Last week, the president of Young Brothers, Glenn Hong, abruptly withdrew his nomination a day before he was supposed to attend his first meeting, saying he wasn’t qualified.
Ted Yamamura, a Maui real estate appraiser, was quickly announced as his replacement. But he’s sparked another round of outrage among environmentalists and native Hawaiian groups who had raised concerns about Hong’s appointment.
On Wednesday, the governor’s office made public his pick for the last opening on the board, Jonathan Starr, a former chair of the Maui County Democratic Party who gave $6,000 to Abercrombie’s 2010 governor’s campaign.
Starr has applied to serve on the commission 11 times. He told Civil Beat in December that he believes his four-year term as a member of the Maui Board of Water Supply and five years on the Maui Planning Commission make him qualified for the position.

▸ **DATA BLOCK**:
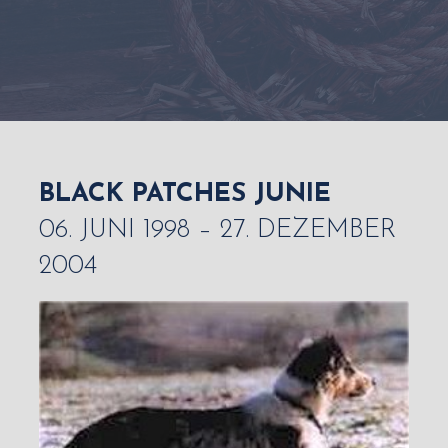
BLACK PATCHES JUNIE
06. JUNI 1998 – 27. DEZEMBER
2004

▸ **REQUIRED ACTION 1**: Copy, word for word, the part of the passage about the board appointments that begins at the words "On Wednesday, the" and stops after "for the position.".
▸ **REQUIRED ACTION 2**:
Answer these questions from the passage about the board appointments:
(a) What is Ted Yamamura's occupation?
(b) How much did Jonathan Starr give to Abercrombie's 2010 governor's campaign?
(c) How many times has Starr applied to serve on the commission?
▸ **REQUIRED ACTION 3**: Write the next part of the passage about the board appointments, picking up after its final sentence.

▸ **TASK RESULT 1**:
On Wednesday, the governor’s office made public his pick for the last opening on the board, Jonathan Starr, a former chair of the Maui County Democratic Party who gave $6,000 to Abercrombie’s 2010 governor’s campaign.
Starr has applied to serve on the commission 11 times. He told Civil Beat in December that he believes his four-year term as a member of the Maui Board of Water Supply and five years on the Maui Planning Commission make him qualified for the position.

▸ **TASK RESULT 2**:
(a) He is a Maui real estate appraiser.
(b) $6,000.
(c) 11 times.

▸ **TASK RESULT 3**:
Maui has become the center of fights over water issues — specifically, how much water can be diverted from streams for use by private companies that have been involved in large-scale agricultural operations. Groups, including Earthjustice, the Office of Hawaiian Affairs and the Native Hawaiian Legal Corp., have contested two rulings by the water commission, which are both tied up in court. One of them — The Na Wai Eha case — is before the Supreme Court.
Asked about criticism of the appointees, the governor’s spokeswoman Donalyn Dela Cruz said by email: “The Water Commission is tasked with interviewing applicants and making their recommendations to the Governor. The Governor made his selection from that list.”
Yamamura told Civil Beat that his experience goes beyond land appraisal. He said he has served in other unpaid government positions related to water, including on the Maui County Board of Water Supply since 2008.
But that hasn’t stopped the questioning of his resume.
“It’s unclear what substantial qualifications the new water commissioner has,” said Isaac Moriwake, an attorney with the Honolulu office of Earthjustice. “And it’s also troubling that there seems to be further stacking of the deck with Maui residents focused on a single island and even specifically, particular cases.”
Attorneys for organizations involved in legal cases on Maui argue that the state constitution and water code are clear that water must be held as a public trust and priority must be given to protecting the environmental resource and for native Hawaiian customary practices, such as taro farming.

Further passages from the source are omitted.